As dimensionality $p$ increases, **distances between all points become similar**:

$$
\frac{d_{max} - d_{min}}{d_{min}} \to 0 \text{ as } p \to \infty
$$

- In high dimensions, **"nearest" and "farthest" neighbors have similar distances**
- Notion of "neighborhood" breaks down
- KNN predictions become random

**Volume Explosion:**

To cover 10% of data in:
- 1D: Need range of 0.1 (10%)
- 2D: Need range of $\sqrt{0.1} \approx 0.32$ (32%)
- 10D: Need range of $0.1^{1/10} \approx 0.8$ (80%!)
- 100D: Need range of $0.1^{1/100} \approx 0.977$ (98%!)

**Implication:** In 100D, to find 10% of neighbors, you must search 98% of space!

---


### 📝 What's Happening in This Code?

**Purpose:** Demonstrate curse of dimensionality with distance distribution analysis

**Key Points:**
- **Test dimensions**: 2D, 10D, 50D, 100D, 500D
- **Distance distribution**: Calculate pairwise distances for 1000 random samples
- **Distance ratio**: $(d_{max} - d_{min}) / d_{min}$ measures discrimination
- **Expectation**: Ratio → 0 as dimensionality increases (all distances similar)
- **Practical limit**: KNN unreliable above ~50-100 dimensions without dimensionality reduction

**Why This Matters:** Understanding curse of dimensionality prevents misuse of KNN on high-dim data.


In [None]:
from scipy.spatial.distance import pdist

print("🌀 Curse of Dimensionality Demonstration\n")

dimensions = [2, 10, 50, 100, 500]
n_samples = 1000
results_dim = []

for p in dimensions:
    # Generate random data in p dimensions
    X_dim = np.random.randn(n_samples, p)
    
    # Calculate pairwise Euclidean distances
    distances = pdist(X_dim, metric='euclidean')
    
    d_min = distances.min()
    d_max = distances.max()
    d_mean = distances.mean()
    d_std = distances.std()
    
    # Distance ratio: measures discrimination
    ratio = (d_max - d_min) / d_min
    
    results_dim.append({
        'p': p,
        'd_min': d_min,
        'd_max': d_max,
        'd_mean': d_mean,
        'd_std': d_std,
        'ratio': ratio
    })
    
    print(f"   p={p:3d}: d_min={d_min:6.2f}, d_max={d_max:6.2f}, "
          f"d_mean={d_mean:6.2f}, ratio={(d_max-d_min)/d_min:6.4f}")

# Visualization
fig, axes = plt.subplots(1, 2, figsize=(14, 5))

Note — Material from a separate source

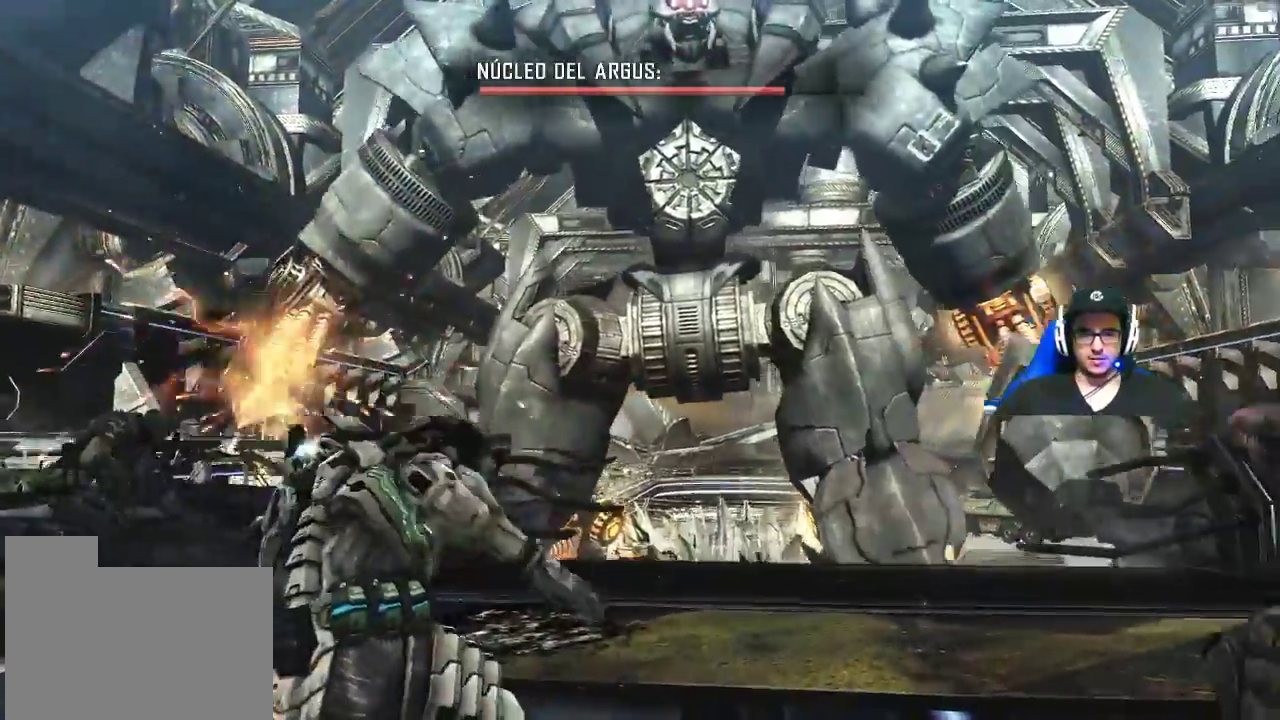
{"keys": [], "mouse": [], "events": []}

# Left: Distance distributions for different dimensions
ax1 = axes[0]
for p in [2, 10, 50, 100]:
    X_demo = np.random.randn(500, p)
    distances_demo = pdist(X_demo, metric='euclidean')
    ax1.hist(distances_demo, bins=50, alpha=0.6, label=f'p={p}')

ax1.set_xlabel('Euclidean Distance', fontweight='bold', fontsize=11)
ax1.set_ylabel('Frequency', fontweight='bold', fontsize=11)
ax1.set_title('Distance Distributions: Low vs High Dimensions', fontweight='bold', fontsize=13)
ax1.legend(fontsize=10)
ax1.grid(True, alpha=0.3)

# Right: Distance ratio vs dimensionality
ax2 = axes[1]
p_vals = [r['p'] for r in results_dim]
ratio_vals = [r['ratio'] for r in results_dim]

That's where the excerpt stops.